### Task instructions:
Starting with the line that has "#4 bagged toy <box>286,138,419,253</box>" and finishing with the line that has "Frame: camera, x", set down each line below exactly. Pictures are not copied.

[Data for review Boundary: Start]

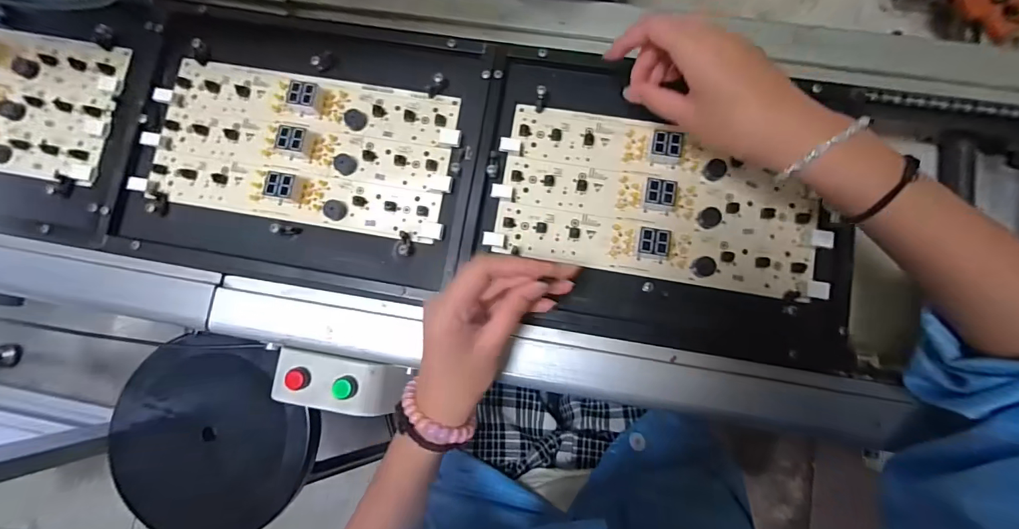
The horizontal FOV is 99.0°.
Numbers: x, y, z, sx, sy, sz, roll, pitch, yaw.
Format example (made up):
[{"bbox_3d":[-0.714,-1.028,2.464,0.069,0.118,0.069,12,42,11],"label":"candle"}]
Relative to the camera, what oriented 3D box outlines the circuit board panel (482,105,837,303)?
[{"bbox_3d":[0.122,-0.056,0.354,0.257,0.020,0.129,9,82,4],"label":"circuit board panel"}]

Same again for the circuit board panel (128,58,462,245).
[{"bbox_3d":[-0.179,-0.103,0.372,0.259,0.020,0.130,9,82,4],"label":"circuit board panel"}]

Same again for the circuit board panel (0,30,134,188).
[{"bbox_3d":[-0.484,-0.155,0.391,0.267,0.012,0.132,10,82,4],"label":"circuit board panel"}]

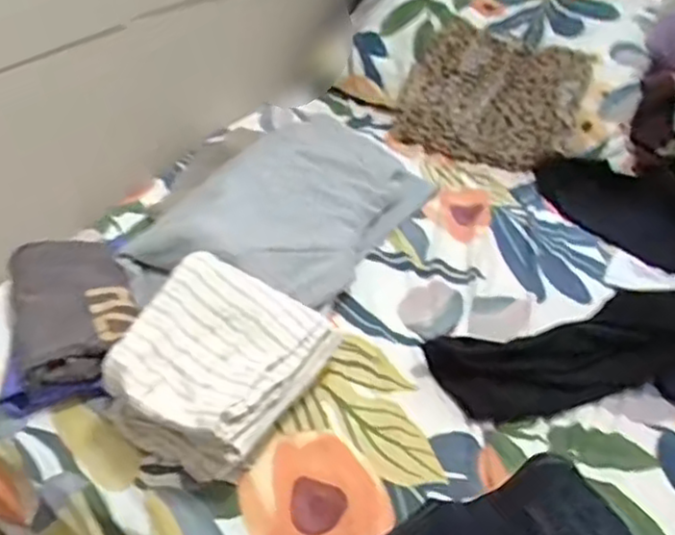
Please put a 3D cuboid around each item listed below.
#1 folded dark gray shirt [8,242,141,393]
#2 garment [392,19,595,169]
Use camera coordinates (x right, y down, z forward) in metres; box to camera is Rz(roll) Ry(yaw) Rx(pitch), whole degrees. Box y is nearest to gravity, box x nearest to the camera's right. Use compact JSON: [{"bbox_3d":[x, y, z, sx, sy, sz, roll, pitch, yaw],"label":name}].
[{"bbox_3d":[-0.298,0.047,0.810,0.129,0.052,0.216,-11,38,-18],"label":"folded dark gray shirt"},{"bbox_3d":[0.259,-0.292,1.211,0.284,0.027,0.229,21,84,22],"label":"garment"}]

[Data for review Boundary: End]
[Data for review Boundary: Start]

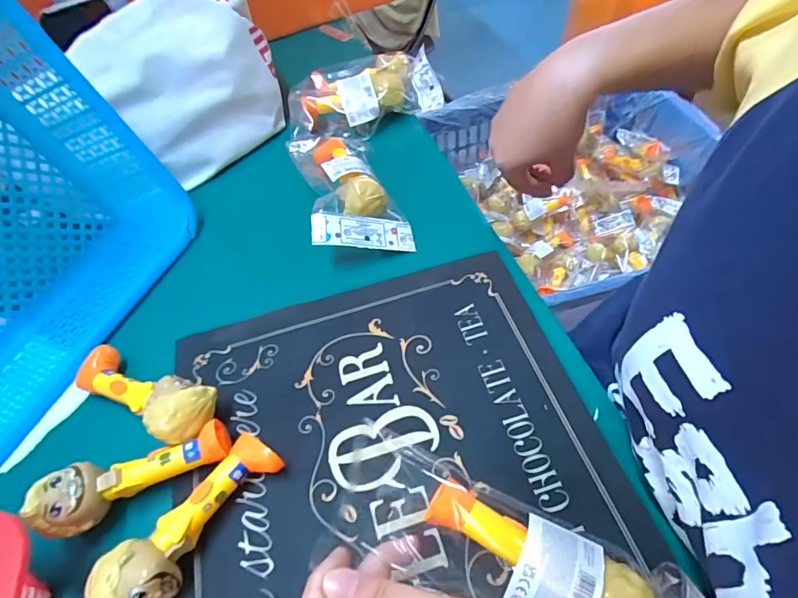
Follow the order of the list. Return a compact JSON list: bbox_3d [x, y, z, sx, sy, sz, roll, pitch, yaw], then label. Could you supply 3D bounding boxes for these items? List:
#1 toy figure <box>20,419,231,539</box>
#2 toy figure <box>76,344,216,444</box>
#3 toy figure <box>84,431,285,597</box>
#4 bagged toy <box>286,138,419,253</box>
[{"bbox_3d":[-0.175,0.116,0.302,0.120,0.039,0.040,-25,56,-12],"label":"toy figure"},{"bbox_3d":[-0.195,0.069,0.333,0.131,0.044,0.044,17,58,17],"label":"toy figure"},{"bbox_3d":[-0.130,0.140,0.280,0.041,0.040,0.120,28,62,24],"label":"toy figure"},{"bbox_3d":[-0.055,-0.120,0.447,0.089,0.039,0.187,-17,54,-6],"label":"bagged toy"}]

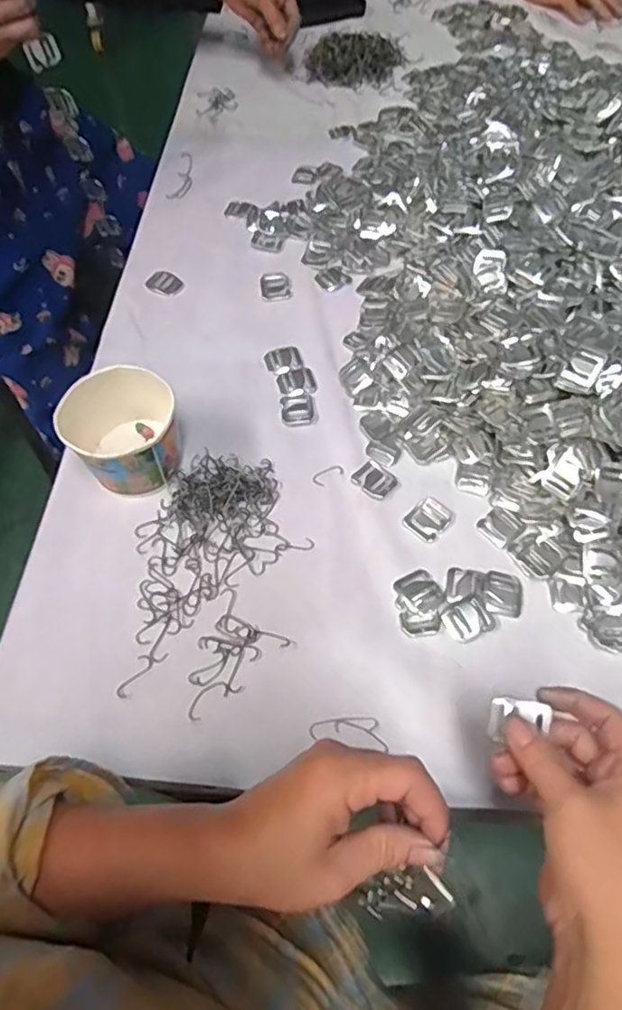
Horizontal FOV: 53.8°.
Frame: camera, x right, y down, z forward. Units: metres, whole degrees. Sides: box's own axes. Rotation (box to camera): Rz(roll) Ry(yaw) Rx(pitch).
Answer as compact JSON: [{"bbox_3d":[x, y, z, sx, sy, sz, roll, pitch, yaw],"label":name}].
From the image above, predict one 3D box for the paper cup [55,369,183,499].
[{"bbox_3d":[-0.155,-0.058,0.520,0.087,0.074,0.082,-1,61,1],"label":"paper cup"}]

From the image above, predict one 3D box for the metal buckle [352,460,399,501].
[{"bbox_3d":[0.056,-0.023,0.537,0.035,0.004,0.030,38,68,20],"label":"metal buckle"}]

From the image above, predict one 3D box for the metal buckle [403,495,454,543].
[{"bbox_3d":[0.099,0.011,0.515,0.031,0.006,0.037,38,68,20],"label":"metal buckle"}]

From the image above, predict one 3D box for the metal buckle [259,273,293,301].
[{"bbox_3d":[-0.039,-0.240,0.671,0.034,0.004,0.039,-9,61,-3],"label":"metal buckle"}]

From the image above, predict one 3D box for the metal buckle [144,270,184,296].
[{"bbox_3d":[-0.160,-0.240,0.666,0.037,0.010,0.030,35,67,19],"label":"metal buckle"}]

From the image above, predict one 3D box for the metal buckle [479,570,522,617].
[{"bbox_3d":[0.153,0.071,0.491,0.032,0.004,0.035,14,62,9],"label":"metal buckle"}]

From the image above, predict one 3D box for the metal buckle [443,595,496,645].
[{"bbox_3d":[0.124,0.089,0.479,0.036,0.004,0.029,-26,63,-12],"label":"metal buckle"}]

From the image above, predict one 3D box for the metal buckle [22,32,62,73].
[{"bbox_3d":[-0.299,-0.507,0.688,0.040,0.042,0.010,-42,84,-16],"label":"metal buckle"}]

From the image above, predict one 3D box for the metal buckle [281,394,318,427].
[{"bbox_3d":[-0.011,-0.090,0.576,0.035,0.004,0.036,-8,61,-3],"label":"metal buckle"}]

[Data for review Boundary: End]

### Task output:
#4 bagged toy <box>286,138,419,253</box>
[{"bbox_3d":[-0.175,0.116,0.302,0.120,0.039,0.040,-25,56,-12],"label":"toy figure"},{"bbox_3d":[-0.195,0.069,0.333,0.131,0.044,0.044,17,58,17],"label":"toy figure"},{"bbox_3d":[-0.130,0.140,0.280,0.041,0.040,0.120,28,62,24],"label":"toy figure"},{"bbox_3d":[-0.055,-0.120,0.447,0.089,0.039,0.187,-17,54,-6],"label":"bagged toy"}]

Horizontal FOV: 53.8°.
Frame: camera, x right, y down, z forward. Units: metres, whole degrees. Sides: box's own axes. Rotation (box to camera): Rz(roll) Ry(yaw) Rx(pitch).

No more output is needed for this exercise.